Par exemple, avec France Digi­tale, nous par­ta­geons l’idée que l’État devrait se doter d’un minis­tère du numé­rique de plein exer­cice et avec des pou­voirs éten­dus. Au-delà, nous pen­sons qu’il est impor­tant de mieux abon­der finan­ciè­re­ment les der­niers rac­cor­de­ments qui sont les plus com­plexes et les plus chers. Un autre exemple plus sym­bo­lique que je sou­hai­te­rais citer est rela­tif à l’appel à pro­jets sur les ter­ri­toires connec­tés et durables visant à inci­ter les col­lec­ti­vi­tés à s’engager dans cette voie. C’est une ini­tia­tive que nous saluons, mais dont le bud­get n’est pas suf­fi­sant. Dès la pre­mière vague, les demandes ont dépas­sé le bud­get de ce der­nier alors que d’autres vagues sont pré­vues. Sur ces sujets stra­té­giques, l’État doit agir en qua­li­té de sti­mu­la­teur du mar­ché. Il est impor­tant que les pre­miers pro­jets exem­plaires puissent voir leur jour afin d’insuffler une dyna­mique ver­tueuse et entraî­ner dans leur sillon d’autres projets. 

Et pour conclure, quels sont les autres sujets qui vous mobilisent ? 
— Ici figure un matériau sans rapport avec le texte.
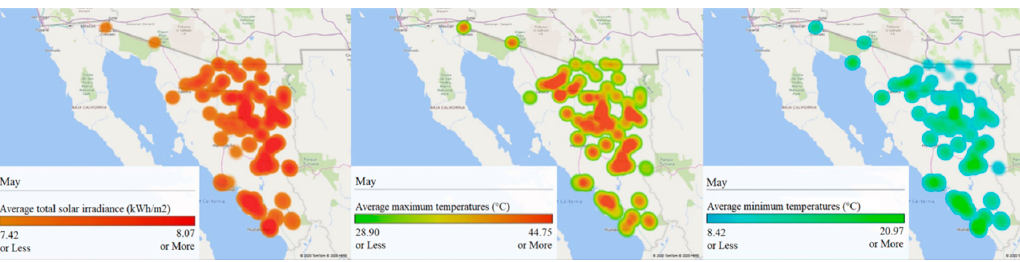
Figure 10. GIS analysis of Sonora for April: ( left ) average total solar irradiance (kWh/m 2 ), ( center ) maximum average temperatures (°C), and ( right ) minimum average temperatures (°C).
Nous tra­vaillons à la rési­lience de nos infra­struc­tures. Les inci­dents récur­rents et les pro­blé­ma­tiques sécu­ri­taires nous poussent à deve­nir plus actifs sur ce sujet. Nous pen­sons qu’il est temps de lan­cer un plan de rési­lience, de redon­dance et d’effacement des réseaux afin notam­ment que les infra­struc­tures aériennes soient enter­rées. La rési­lience de nos infra­struc­tures repré­sente, en effet, un grand chan­tier stra­té­gique pour notre filière. Enfin, il est aus­si essen­tiel de se pen­cher sur l’économie des réseaux. Aujourd’hui, 90 % de la valeur créée sur les réseaux est aspi­rée par une mino­ri­té d’acteurs, les GAFAM, qui, d’ailleurs, ne paient aucune contre­par­tie finan­cière pour l’utilisation des réseaux. Il faut solu­tion­ner ce rap­port de force défa­vo­rable et réflé­chir à un sys­tème de contri­bu­tion finan­cière pour que cha­cun par­ti­cipe aux inves­tis­se­ments colos­saux réa­li­sés en Europe sur la fibre et la 5G. Ce rééqui­li­brage est aujourd’hui une nécessité.